Sources : Dr Claude Allard et Cécile Dollé, Qu’est-ce qu’il y a à la télé ? 

 

Adapter la consommation télévisée à l’âge de l’enfant : une nécéssité

Comme nous l’avons vu dans un précédent article, le CSA a lancé une nouvelle campagne visant les parents d’enfants de – de 3ans prônant l’idée que la télévision n’est pas adaptée à de si jeunes enfants.

Pour cela, le Conseil Supérieur de l’Audiovisuel s’est basé sur une étude psychologique qui montre qu’avant trois ans, l’enfant se construit en agissant, alors que la télévision risque de l’enfermer dans un statut de spectateur à un moment où il doit apprendre à devenir acteur du monde qui l’entoure.

En revanche, après trois ans, le fait de regarder des émissions adaptées à vocation éducative, avec l’accord des parents, peut stimuler certaines capacités de l’enfant comme la mémoire ou la reconnaissance des lettres de l’alphabet.

Selon les professionnels, les enfants de – de 8 ans ne peuvent regarder que les programmes leurs étant destinés.

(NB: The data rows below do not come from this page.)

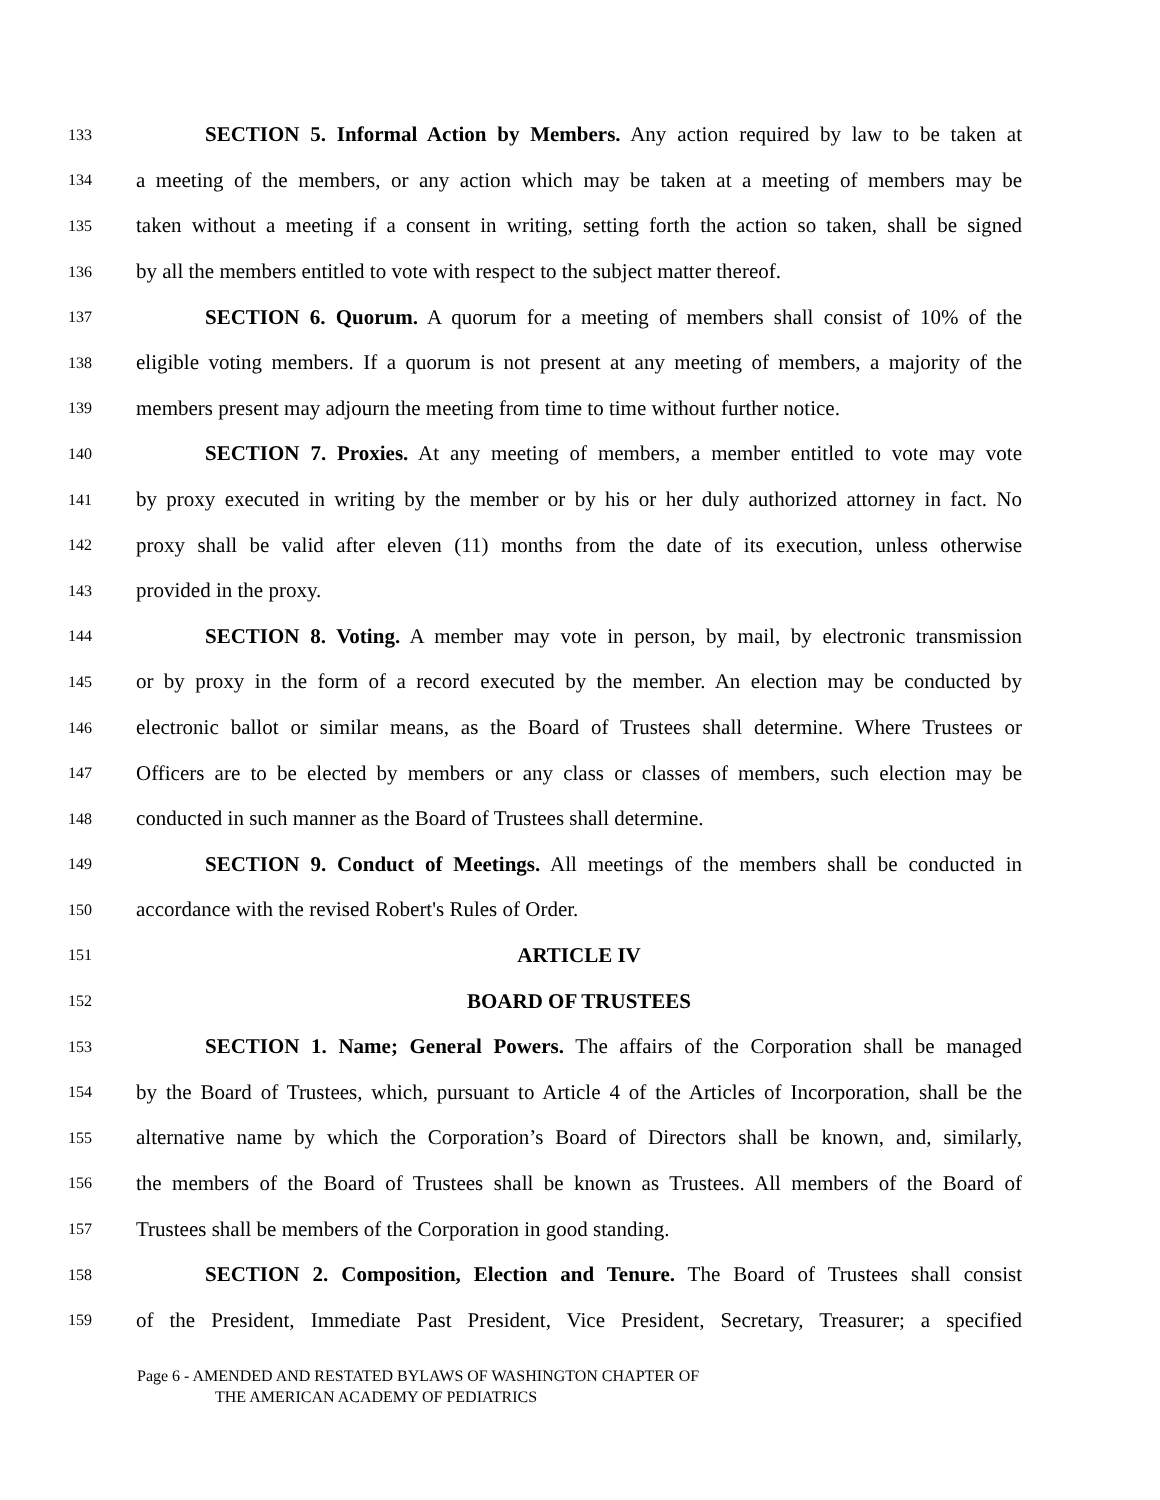133 SECTION 5. Informal Action by Members. Any action required by law to be taken at
134 a meeting of the members, or any action which may be taken at a meeting of members may be
135 taken without a meeting if a consent in writing, setting forth the action so taken, shall be signed
136 by all the members entitled to vote with respect to the subject matter thereof.
137 SECTION 6. Quorum. A quorum for a meeting of members shall consist of 10% of the
138 eligible voting members. If a quorum is not present at any meeting of members, a majority of the
139 members present may adjourn the meeting from time to time without further notice.
140 SECTION 7. Proxies. At any meeting of members, a member entitled to vote may vote
141 by proxy executed in writing by the member or by his or her duly authorized attorney in fact. No
142 proxy shall be valid after eleven (11) months from the date of its execution, unless otherwise
143 provided in the proxy.
144 SECTION 8. Voting. A member may vote in person, by mail, by electronic transmission
145 or by proxy in the form of a record executed by the member. An election may be conducted by
146 electronic ballot or similar means, as the Board of Trustees shall determine. Where Trustees or
147 Officers are to be elected by members or any class or classes of members, such election may be
148 conducted in such manner as the Board of Trustees shall determine.
149 SECTION 9. Conduct of Meetings. All meetings of the members shall be conducted in
150 accordance with the revised Robert's Rules of Order.
151 ARTICLE IV
152 BOARD OF TRUSTEES
153 SECTION 1. Name; General Powers. The affairs of the Corporation shall be managed
154 by the Board of Trustees, which, pursuant to Article 4 of the Articles of Incorporation, shall be the
155 alternative name by which the Corporation’s Board of Directors shall be known, and, similarly,
156 the members of the Board of Trustees shall be known as Trustees. All members of the Board of
157 Trustees shall be members of the Corporation in good standing.
158 SECTION 2. Composition, Election and Tenure. The Board of Trustees shall consist
159 of the President, Immediate Past President, Vice President, Secretary, Treasurer; a specified
Page 6 - AMENDED AND RESTATED BYLAWS OF WASHINGTON CHAPTER OF
THE AMERICAN ACADEMY OF PEDIATRICS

La durée et le mode de consommation de la télévision, ainsi que le type de programme et les horaires de visionnage doivent également être adaptés à l’âge de l’enfant. Par exemple, le visionnage de 10 minutes de programmes représente déjà un temps de concentration élevé pour un tout-petit. Entre 3 et 6 ans, il est conseillé de privilégier des sessions courtes de visionnage, avec la possibilité de revoir plusieurs fois le même programme afin de comprendre l’action et les intentions des personnages, ce que ne permet pas le fait de « zapper » entre plusieurs émissions.

Et surtout, il est conseillé de respecter le travail scrupuleusement effectué par le CSA concernant les signaux de protection

La signalétique jeunesse est là pour permettre aux adultes d’adapter les programmes à l’âge des enfants. Il est nécessaire de comprendre l’importance de la signalétique pour éviter tout risque de choc voire de traumastime par rapport à un programme qui ne leur aurait pas été destiné.